Next migration agenda: It’s time for concrete actions not only promises

The new European Commission President Ursula von der Leyen presented her plans and objectives on migration. She declared that “the European Union can and must defend these values. The European Union needs humane borders. We must save, but saving alone is not enough. We must reduce irregular migration, we must fight smugglers and traffickers—it is organised crime—we must preserve the right to asylum and improve the situation of refugees, for example through humanitarian corridors in close cooperation with the [United Nations High Commissioner for Refugees]. We need empathy and decisive action. I am aware of how difficult and divisive discussions on this issue are. We need to address the legitimate concerns of many and look at how we can overcome our differences. I will propose a New Pact on Migration and Asylum, including the relaunch of the Dublin reform”. Very clear words, but we hope that the measures that the new Commission will put in place to put end Europe’s impasse on migrants are going to be just as clear – and effective. The “autonomy” taken and demanded by member states in recent months concerning the management of migrants has exacerbated the divisions within Europe on this issue.
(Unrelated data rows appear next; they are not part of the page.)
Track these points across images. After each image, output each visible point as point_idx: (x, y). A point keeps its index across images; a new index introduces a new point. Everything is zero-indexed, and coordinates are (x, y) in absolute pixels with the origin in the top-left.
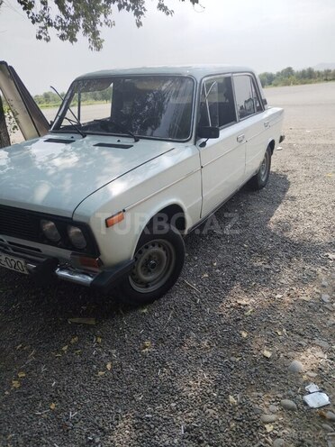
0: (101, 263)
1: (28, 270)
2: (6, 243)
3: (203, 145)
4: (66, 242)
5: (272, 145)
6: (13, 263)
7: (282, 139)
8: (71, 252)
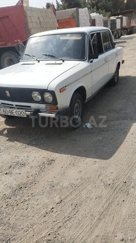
0: (57, 108)
1: (27, 115)
2: (15, 106)
3: (92, 62)
4: (43, 101)
5: (119, 64)
6: (19, 113)
7: (123, 62)
8: (45, 105)
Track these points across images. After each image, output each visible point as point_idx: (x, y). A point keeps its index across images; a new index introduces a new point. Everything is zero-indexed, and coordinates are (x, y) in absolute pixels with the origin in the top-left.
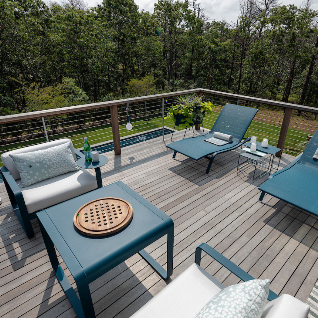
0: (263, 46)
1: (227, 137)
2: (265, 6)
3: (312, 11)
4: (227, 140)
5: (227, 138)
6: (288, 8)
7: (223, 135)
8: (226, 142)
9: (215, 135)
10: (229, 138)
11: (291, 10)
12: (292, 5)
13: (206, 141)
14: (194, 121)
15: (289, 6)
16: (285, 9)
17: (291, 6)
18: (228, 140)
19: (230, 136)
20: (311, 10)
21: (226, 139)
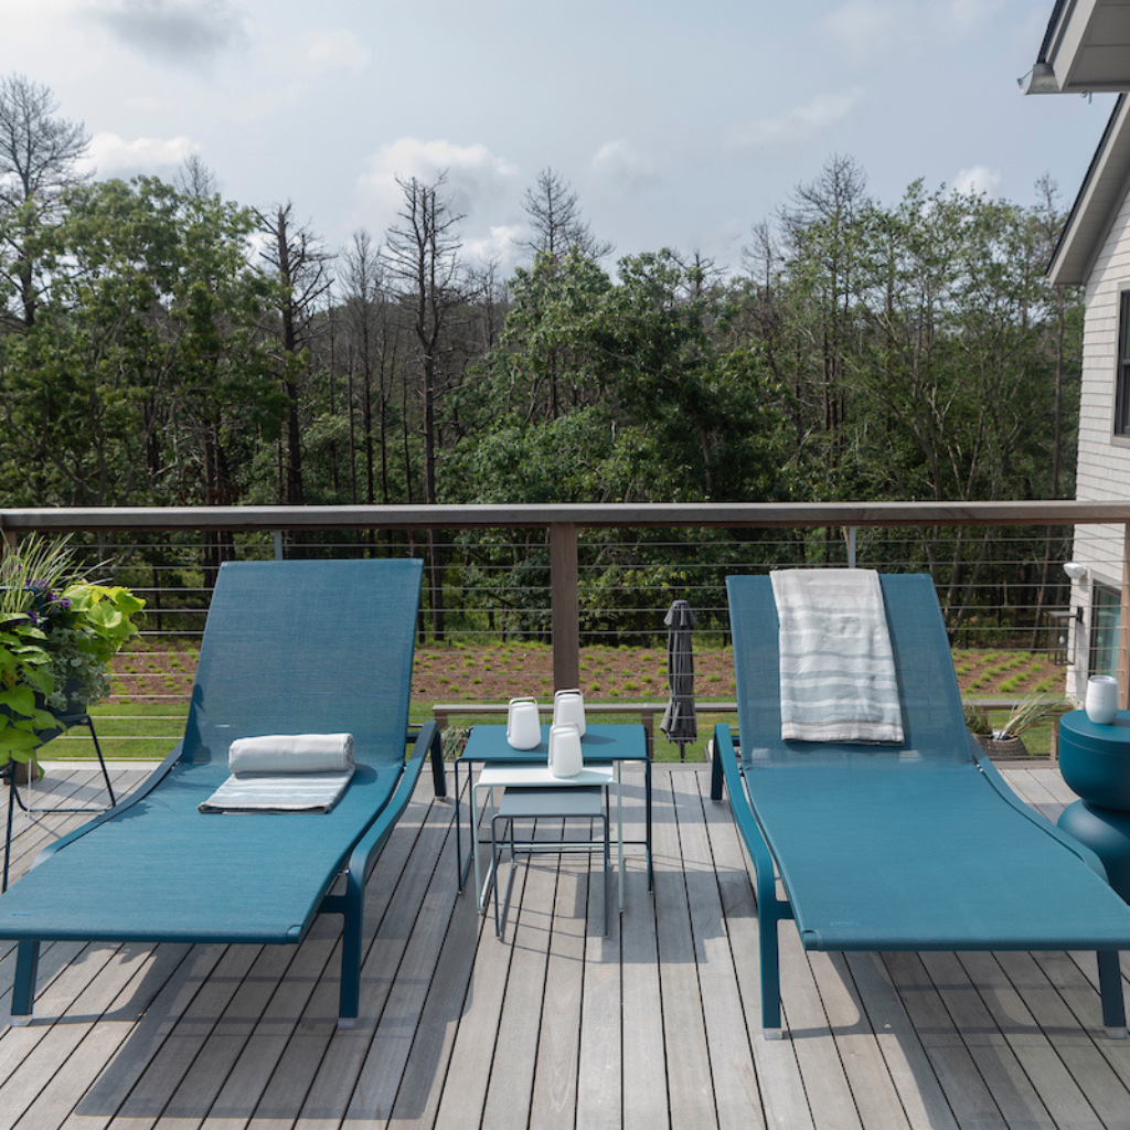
0: (62, 352)
1: (331, 750)
2: (20, 179)
3: (239, 210)
4: (334, 764)
5: (330, 755)
6: (137, 190)
7: (294, 742)
8: (337, 784)
9: (244, 757)
10: (342, 749)
11: (153, 200)
12: (150, 178)
13: (220, 811)
14: (56, 713)
15: (140, 183)
16: (126, 193)
17: (147, 182)
18: (342, 764)
19: (343, 738)
20: (232, 206)
21: (323, 765)
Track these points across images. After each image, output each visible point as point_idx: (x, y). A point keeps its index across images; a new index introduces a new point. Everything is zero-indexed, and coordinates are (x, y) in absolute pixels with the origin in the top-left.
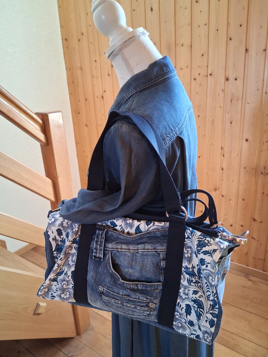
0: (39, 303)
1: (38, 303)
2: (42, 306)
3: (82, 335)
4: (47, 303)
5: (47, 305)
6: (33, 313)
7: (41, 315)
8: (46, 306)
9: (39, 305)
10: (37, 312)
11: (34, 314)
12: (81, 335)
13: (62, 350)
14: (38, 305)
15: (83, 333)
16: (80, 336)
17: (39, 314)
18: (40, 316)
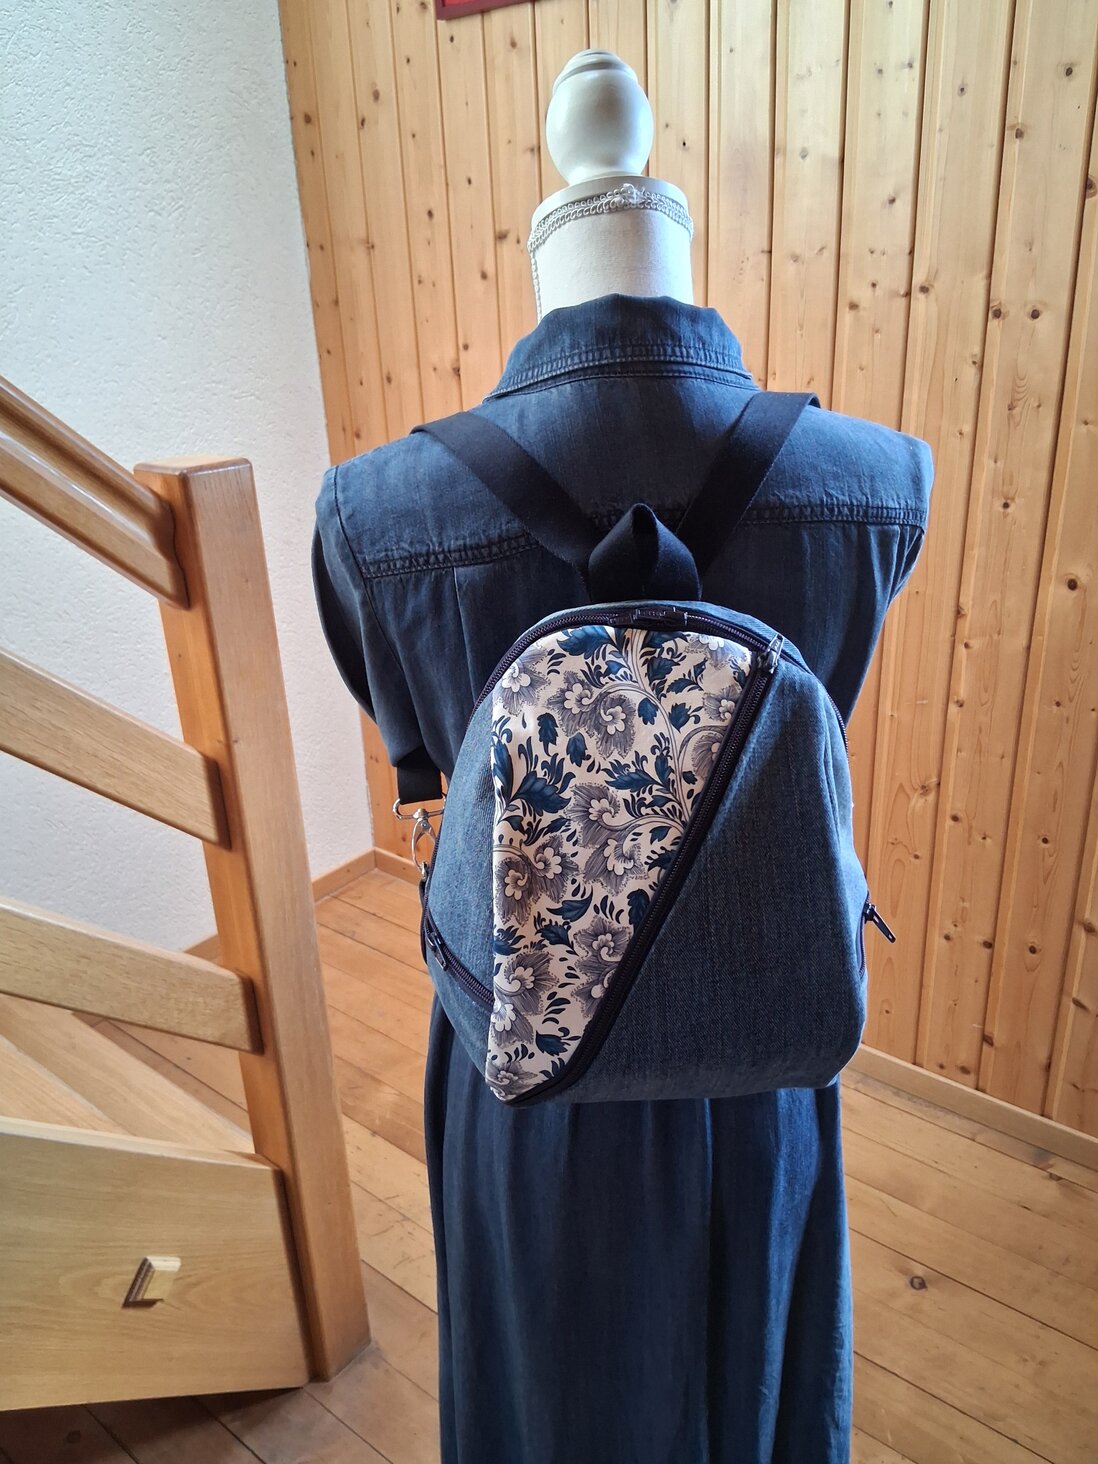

SOLIDAR calls for a commitment by the new Commission, in accordance with the declarations of the new President, in order to reopen the negotiations on the reform of the Dublin agreements from the beginning of her mandate. These negotiations should take into account first of all international rules and human rights, and should no longer be hindered by those sovereign parties that complain about European impotence on the migrant issue, but at the same time block any kind of debate and solution on the issue. In parallel with the reform of the CEAS it will be important to agree on the so-called relocation system, based on human and humanitarian assessments that take into account migrant needs, such as language needs, work or family reunification. A radical change from the ongoing approach based on security and border controls is needed when implementing these reforms and these measures. The new approach should be based on the long-term integration and inclusion of migrants in Europe, treating them as a social investment and not just a means of economic added value.